Patients who were non-responders or partial responders within step 2 of the NordLOTS-study were asked to participate in step 3. Step 3 was based on augmenting sertraline treatment with the antipsychotic drug aripiprazole. Thus, all patients in step 3 were given both sertraline and aripiprazole.

Patients who respond to this regime (i.e. CY-BOCS ≤ 15 and CGI-S ≤ 2, and CGI-I ≥ 5) are followed for the total three year period.

All included patients are being followed-up at 6, 12, 24, and 36 months. They will be assessed with the instruments described in Table 3.

All patients included in the study were asked to participate in a concomitant study on genetic aspects of OCD. All patients filled in a heredity scheme which was used in a semi-structured format quering about relatives that had any of the specified disorders and their severity. This entails taking a saliva sample from the patient and both parents for the study of candidate genes that are part of the glutamate system using a trios design. Treatment response will, we propose, be influenced by genetics as well as by other factors that might interact with genetic factors. Probably, different genes might predict CBT-response as compared to sertraline response.

The total number of patients included in step 1 was defined according to the power requirements for step 2.

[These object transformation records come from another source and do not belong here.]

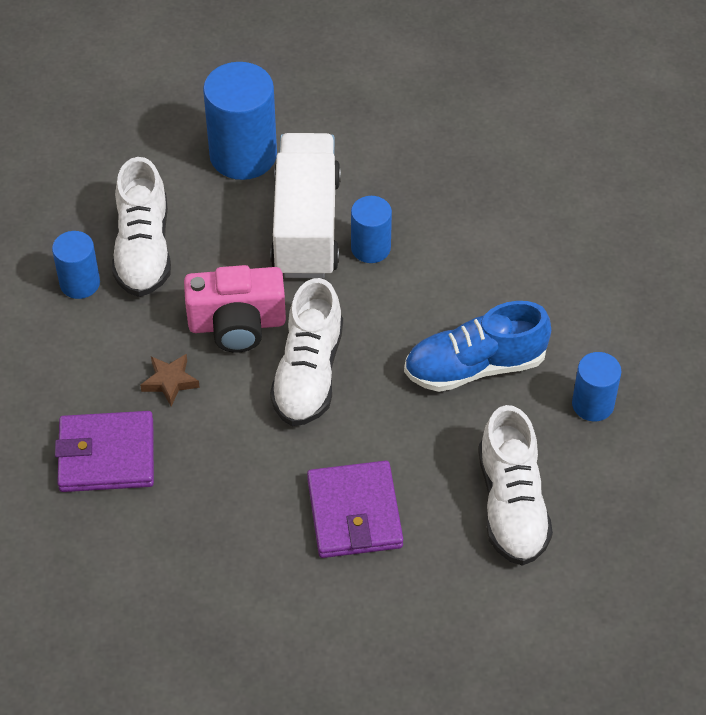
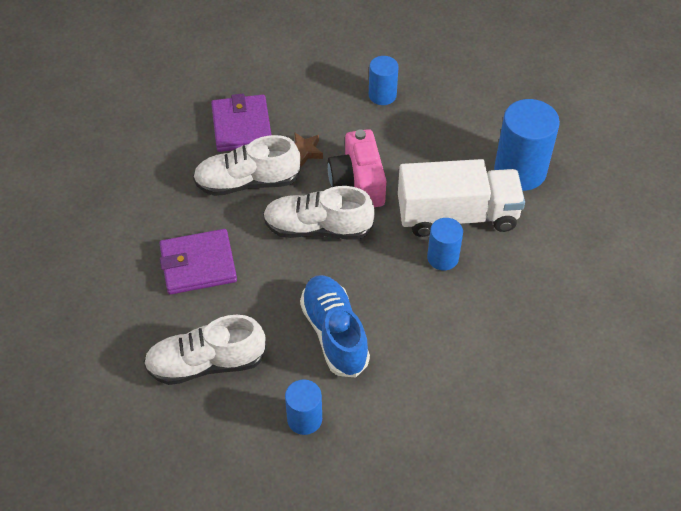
camera: 85 degrees right, 0 degrees up
(143, 249) = (417, 124): white shoe -> white shoe (247, 182)

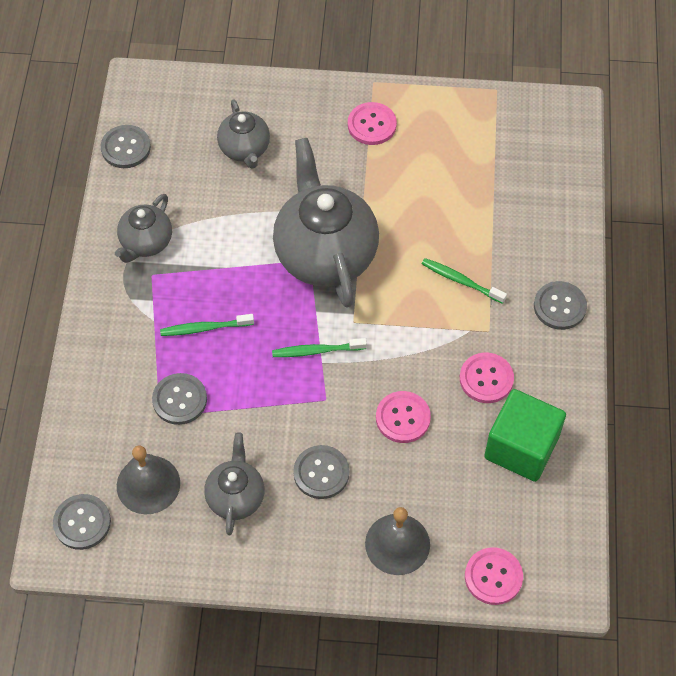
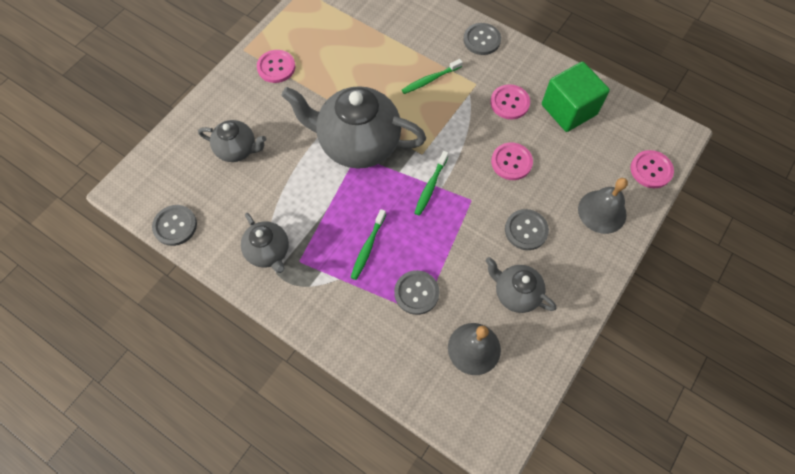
camera: 60 degrees left, 5 degrees up
(82, 522) = (481, 412): grey button -> none

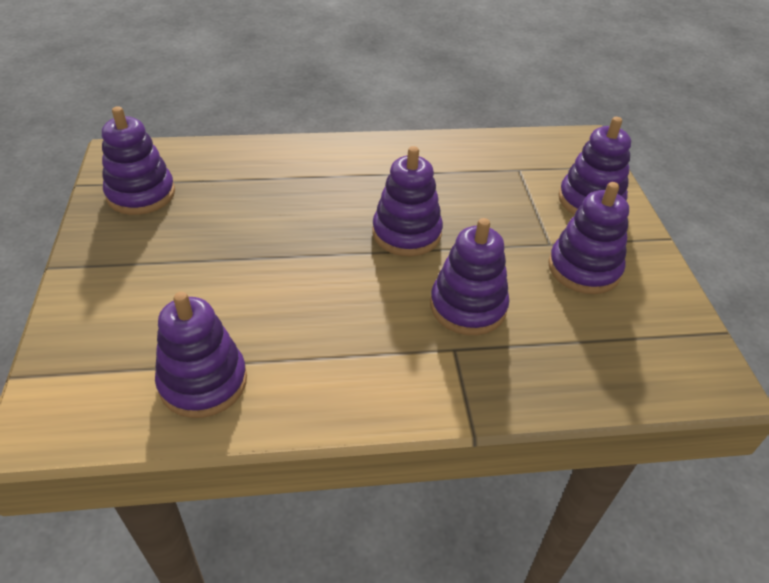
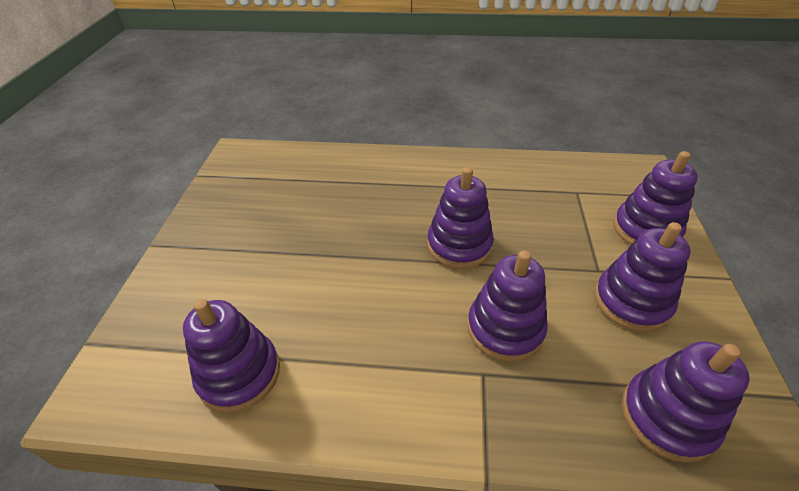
camera: 15 degrees right, 0 degrees up
(141, 194) = (242, 187): purple stacking toy -> purple stacking toy (667, 417)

The primary criteria for entry in step 1 and 2 were moderate to severe symptoms.

Remission in our study was defined as those who had CY-BOCS lower than 16 on the week 13 assessment. Those patients can be regarded to have mild OCD [51, 52]. As step 2 was a randomized, controlled trial that included drug treatment we regarded patients with mild OCD (CY-BOCS < 16) to be unsuitable to include. In step 2, we estimated a remission rate of 75% for sertraline plus CBT-support but 50% for the continued CBT without medication. Thus, 58 individuals in each treatment group had to be included to detect such a difference in proportions with an α of 0.05 and β of 0.8 [53]. Seven patients in each treatment condition did not complete the trial and refused any further evaluation on outcome measures.

For analyzing moderators and binary outcome data, multiple imputations were used to replace missing values. This was done with a sequential regression multivariate imputation algorithm with the aid of the IVEware package for SAS [54, 55]. The model of imputation included all outcome measures, time in weeks, treatment indicators, stratification variables (sex and tic disorder) and all possible predictors and moderators. A total of 200 data sets were generated to maximize variance [56]. Results that are reported were calculated using the Rubin rules for combining the results of the 200 identical analyses [54].

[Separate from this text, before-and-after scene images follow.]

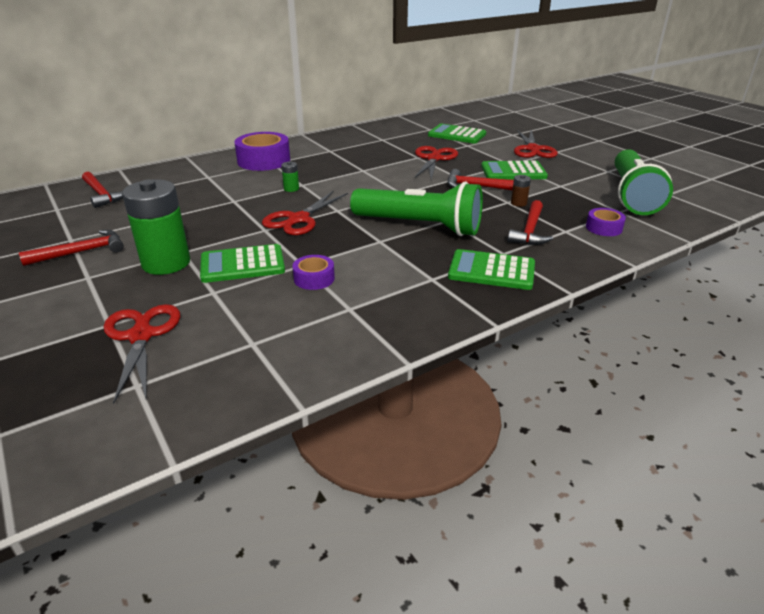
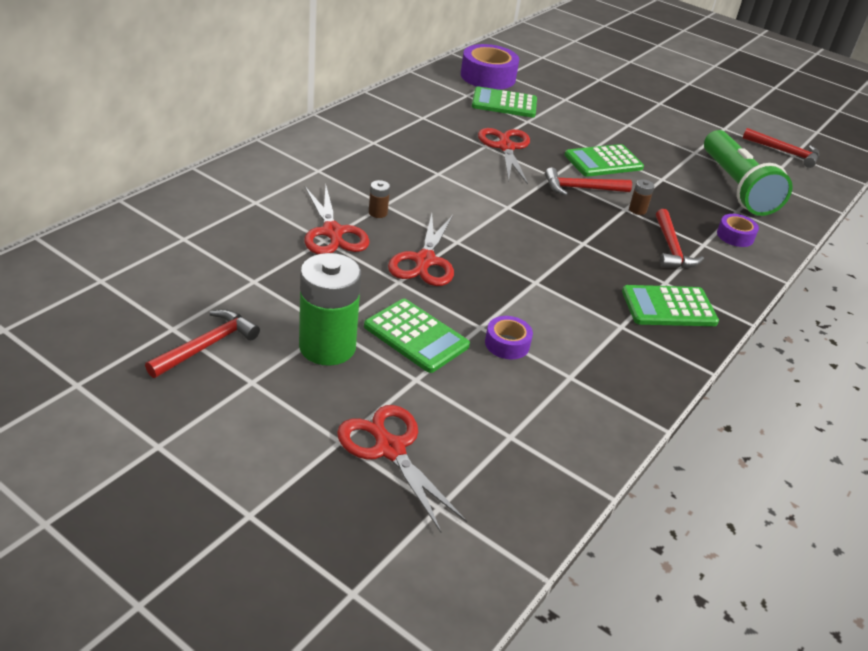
camera: 25 degrees left, 5 degrees up
(102, 195) = (140, 248): red hammer -> red hammer (785, 152)
(242, 264) = (416, 336): green calculator -> green calculator turned 105 degrees counterclockwise
(264, 161) = (304, 167): purple tape -> purple tape (488, 77)
(291, 189) = (378, 213): green battery -> brown battery
(420, 226) = (561, 255): green flashlight -> none
(533, 149) = (602, 123): red scissors -> red scissors (332, 232)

All randomized patients with a CY-BOCS score more than or equal to 16 before treatment started were included in the analyses according to the principles of intent-to-treat. Analyses were performed with the SAS Statistical Software, version 9.3. The CY-BOCS total score at each assessment point, including step 1, was analyzed with a maximum likelihood estimation of multilevel models [57]. The model included fixed effect days from baseline, introduction of step 2 treatment and days from randomization. Random effects were intercept and days from baseline. The models were fit by using the PROC MIXED in SAS Statistical Software, version 9.3 [58].

Multivariate χ2 test was conducted for testing of between-group differences in the response at week 16. This was done for all the 200 imputations and the results were combined and reported as an F-statistics with the help of the SAS macro combchi [59].

Results from the CBT-step 1 and predictors for treatment success are going to be published (Torp et al., yet unpublished data). Results from step 2, the randomised trial of continued CBT versus SSRI treatment will be reported (Skarphedinsson et al., yet unpublished data). Data collection for six, 18, 24, and 36 months follow-up studies is ongoing.

EudraCT-number/trial number is 2009-011115-20.